The common ingredient in this perfect storm of mental health issues? The lack of the closest thing we have to a panacea to solving our societal ills, the absence of which is not only lacking in lonely people but is one of the primary means of reducing anxiety and stress: Social connection. One of the only widely-agreed upon findings in happiness research, in fact, is that one of the most significant contributors to our well-being is the social connections we share and the time we spend with family, friends, and people in our community.

This is not a good state of the union. Now, what if all four of the above psychological malaises were rooted in one overarching behavioral change—a new habit that would bring about what we all most need: to connect with each other meaningfully? This is precisely the case. Here it is:

Stop seeking social connection online.

As I highlight in Screened In: The Art of Living Free in the Digital Age, we go online seeking social connection, but end up with only social information. While social connection is a buffer against loneliness, depression, anxiety, trauma, stress, ingroup-outgroup polarization—again, it is the closest we have to a panacea to turn our lives and society around—social information is not.

If a friend were to sit down across the table from you at a restaurant and open with “Hello. I have been doing great! We had such a wonderful vacation. My kids are so cute. My oldest son won an award at school. We are building a treehouse together,” would you desire to have another lunch again ever in this millennium with said friend? This is how we present ourselves on social media in the greatest game of collective self-presentation and impression management ever invented. It should be no surprise that the most frequently reported emotion on Facebook is envy.

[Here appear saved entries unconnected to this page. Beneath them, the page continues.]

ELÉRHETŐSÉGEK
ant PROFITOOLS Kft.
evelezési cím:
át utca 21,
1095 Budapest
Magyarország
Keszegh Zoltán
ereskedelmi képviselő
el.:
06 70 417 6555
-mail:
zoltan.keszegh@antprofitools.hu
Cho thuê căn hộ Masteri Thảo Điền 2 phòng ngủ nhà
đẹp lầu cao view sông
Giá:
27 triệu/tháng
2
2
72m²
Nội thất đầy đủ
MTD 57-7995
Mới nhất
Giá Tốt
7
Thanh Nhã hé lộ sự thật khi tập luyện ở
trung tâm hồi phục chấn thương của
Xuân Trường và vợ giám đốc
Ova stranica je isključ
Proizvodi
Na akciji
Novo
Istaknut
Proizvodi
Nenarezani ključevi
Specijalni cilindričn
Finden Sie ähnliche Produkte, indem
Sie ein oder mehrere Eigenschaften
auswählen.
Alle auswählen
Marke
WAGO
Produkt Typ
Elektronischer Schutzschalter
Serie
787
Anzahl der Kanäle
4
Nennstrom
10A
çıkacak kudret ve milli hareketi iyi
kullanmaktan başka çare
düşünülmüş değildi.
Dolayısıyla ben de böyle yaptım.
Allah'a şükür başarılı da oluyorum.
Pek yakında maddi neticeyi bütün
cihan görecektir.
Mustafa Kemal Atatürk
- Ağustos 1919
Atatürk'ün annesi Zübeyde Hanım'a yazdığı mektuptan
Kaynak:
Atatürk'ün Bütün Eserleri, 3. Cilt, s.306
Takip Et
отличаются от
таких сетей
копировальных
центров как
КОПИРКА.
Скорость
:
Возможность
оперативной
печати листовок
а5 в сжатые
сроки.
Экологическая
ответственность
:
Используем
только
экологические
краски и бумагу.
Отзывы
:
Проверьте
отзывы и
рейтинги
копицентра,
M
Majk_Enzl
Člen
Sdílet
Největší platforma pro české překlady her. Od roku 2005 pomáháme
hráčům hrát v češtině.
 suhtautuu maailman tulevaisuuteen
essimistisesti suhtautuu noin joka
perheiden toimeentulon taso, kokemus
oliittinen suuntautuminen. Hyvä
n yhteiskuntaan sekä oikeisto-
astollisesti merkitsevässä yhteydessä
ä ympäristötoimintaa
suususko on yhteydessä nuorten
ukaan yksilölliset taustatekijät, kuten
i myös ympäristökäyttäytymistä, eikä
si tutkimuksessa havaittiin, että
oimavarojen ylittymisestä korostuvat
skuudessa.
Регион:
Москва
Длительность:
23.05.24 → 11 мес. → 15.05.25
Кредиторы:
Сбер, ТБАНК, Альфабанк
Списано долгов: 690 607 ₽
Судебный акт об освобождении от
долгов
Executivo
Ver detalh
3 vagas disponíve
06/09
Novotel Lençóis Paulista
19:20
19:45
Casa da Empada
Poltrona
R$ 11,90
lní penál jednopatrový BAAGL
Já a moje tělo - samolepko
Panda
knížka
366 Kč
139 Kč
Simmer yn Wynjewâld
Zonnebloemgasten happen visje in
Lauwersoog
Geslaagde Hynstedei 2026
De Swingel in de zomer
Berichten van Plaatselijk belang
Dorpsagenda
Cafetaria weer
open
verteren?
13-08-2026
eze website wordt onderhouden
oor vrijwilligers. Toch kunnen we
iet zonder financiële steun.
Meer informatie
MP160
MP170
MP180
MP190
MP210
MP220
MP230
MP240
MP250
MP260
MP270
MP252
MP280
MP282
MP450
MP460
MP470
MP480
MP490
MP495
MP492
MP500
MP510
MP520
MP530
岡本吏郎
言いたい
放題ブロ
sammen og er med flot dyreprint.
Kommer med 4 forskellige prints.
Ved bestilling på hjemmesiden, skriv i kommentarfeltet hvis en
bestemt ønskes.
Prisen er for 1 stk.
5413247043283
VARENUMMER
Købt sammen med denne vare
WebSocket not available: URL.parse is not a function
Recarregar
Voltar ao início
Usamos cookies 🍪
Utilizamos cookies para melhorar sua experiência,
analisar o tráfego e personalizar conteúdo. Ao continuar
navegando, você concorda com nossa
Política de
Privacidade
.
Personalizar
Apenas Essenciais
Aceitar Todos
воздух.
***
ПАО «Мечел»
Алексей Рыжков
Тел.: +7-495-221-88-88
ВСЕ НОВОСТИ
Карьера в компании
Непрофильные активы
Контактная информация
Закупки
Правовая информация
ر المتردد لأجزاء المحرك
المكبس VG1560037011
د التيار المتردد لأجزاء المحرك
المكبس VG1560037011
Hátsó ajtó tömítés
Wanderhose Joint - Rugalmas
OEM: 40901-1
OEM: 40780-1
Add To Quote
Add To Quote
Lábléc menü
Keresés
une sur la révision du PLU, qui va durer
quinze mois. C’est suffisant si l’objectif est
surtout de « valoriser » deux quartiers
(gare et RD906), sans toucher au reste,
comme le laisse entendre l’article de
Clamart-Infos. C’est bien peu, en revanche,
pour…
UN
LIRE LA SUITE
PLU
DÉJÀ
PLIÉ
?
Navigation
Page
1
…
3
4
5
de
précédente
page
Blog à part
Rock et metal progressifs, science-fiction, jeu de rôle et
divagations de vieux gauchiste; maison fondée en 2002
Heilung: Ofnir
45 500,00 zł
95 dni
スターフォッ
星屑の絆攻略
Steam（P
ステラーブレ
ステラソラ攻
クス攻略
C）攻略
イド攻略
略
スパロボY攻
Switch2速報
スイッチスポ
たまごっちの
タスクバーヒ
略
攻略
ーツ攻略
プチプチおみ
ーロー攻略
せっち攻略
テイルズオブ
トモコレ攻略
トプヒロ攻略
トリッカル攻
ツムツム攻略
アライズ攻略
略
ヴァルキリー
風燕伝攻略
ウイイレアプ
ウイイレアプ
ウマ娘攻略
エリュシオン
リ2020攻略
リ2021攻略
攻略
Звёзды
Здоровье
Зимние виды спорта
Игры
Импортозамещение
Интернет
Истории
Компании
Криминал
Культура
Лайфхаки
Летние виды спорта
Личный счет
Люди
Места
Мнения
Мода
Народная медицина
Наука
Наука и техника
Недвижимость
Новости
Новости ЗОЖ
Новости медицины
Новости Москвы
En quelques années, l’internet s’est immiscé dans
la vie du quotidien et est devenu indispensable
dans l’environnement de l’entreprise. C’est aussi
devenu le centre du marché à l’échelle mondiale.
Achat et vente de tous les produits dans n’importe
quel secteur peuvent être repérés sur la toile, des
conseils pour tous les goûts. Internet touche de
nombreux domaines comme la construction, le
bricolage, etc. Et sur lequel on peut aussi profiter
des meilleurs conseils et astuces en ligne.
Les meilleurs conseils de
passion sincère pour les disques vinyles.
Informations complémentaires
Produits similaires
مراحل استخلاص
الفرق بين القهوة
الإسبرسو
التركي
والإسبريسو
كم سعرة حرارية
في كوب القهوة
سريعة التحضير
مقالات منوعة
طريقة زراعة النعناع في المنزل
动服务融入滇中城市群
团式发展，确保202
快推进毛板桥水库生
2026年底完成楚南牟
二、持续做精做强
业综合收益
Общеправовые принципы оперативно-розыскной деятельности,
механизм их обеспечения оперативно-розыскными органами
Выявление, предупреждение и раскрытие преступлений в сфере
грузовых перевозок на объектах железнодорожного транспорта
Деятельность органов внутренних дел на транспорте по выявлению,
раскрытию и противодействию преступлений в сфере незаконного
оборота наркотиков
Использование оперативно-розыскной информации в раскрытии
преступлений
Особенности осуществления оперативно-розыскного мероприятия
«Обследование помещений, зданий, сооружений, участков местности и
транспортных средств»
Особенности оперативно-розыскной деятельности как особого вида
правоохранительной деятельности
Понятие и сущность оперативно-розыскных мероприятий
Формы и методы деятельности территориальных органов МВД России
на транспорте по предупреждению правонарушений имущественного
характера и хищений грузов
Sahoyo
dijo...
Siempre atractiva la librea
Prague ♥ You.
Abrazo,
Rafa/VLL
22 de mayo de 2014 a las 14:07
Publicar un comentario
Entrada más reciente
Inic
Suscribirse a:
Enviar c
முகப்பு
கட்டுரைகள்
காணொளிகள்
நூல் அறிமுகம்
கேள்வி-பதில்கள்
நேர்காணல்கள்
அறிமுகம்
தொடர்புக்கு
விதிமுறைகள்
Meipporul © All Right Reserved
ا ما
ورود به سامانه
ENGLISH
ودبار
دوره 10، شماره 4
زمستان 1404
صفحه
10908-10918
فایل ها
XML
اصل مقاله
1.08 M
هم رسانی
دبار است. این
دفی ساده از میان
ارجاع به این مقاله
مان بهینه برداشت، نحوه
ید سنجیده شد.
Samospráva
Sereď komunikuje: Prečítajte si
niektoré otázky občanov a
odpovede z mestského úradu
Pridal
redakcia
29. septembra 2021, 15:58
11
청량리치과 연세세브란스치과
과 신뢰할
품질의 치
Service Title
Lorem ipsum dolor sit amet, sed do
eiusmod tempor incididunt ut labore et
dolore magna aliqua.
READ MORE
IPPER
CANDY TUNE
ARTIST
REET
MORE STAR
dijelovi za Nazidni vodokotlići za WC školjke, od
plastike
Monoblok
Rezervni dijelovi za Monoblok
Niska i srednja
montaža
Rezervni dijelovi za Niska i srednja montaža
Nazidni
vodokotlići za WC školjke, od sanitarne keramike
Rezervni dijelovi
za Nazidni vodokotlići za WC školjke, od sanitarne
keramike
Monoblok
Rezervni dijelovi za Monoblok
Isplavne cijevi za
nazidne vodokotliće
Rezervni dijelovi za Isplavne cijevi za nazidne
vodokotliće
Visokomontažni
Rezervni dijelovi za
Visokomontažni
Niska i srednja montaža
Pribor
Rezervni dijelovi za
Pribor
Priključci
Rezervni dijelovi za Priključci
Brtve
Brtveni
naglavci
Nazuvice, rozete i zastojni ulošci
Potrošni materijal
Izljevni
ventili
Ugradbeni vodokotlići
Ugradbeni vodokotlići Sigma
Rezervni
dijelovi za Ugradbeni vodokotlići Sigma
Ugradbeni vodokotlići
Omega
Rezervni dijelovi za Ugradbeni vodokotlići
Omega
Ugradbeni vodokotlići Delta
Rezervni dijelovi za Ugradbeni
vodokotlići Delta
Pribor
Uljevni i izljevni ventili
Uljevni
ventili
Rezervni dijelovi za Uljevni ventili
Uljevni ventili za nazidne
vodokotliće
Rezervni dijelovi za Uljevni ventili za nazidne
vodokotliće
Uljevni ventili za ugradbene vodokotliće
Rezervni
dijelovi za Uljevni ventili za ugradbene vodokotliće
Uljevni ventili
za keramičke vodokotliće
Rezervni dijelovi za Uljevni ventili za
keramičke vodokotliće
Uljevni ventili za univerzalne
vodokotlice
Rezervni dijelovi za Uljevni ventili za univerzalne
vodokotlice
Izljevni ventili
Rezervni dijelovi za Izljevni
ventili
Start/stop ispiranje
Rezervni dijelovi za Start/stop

To understand the effects of technology on our well-being, consider the teen suicide rate which, for the first time in US history, is higher than the teen homicide rate. Now for the clincher: This statistic was recorded after the release of the first iPhone—and 24-7 access to digital communication—sent suicide rates surging before the pandemic. We touched our phones, on average, over 2,500 times per day before we went into quarantine; anecdotal data suggests our heads-down habits have only worsened.

To better understand why our digital habits do not augur well for a flourishing life, consider the “displacement effect” of technology: More time online equals less time with family and friends. For this reason, a study by cancer researcher Paula Klemm found 92 percent of the women who participated in an online breast cancer support group were depressed as compared to none of the women in face-to-face support groups.

So what can we do as we emerge from the worst public health crisis—read: both physical and mental health—of our lifetimes? There are many strategies for social connection in a pandemic. Here I will share only the simplest and perhaps the most important: Stop texting and call. Then, once you are ready—perhaps initially with masks and social distancing (not to be confused with emotional distancing) as the world prepares to reopen—parlay the relationships you’ve been building up by phone into in-person interactions.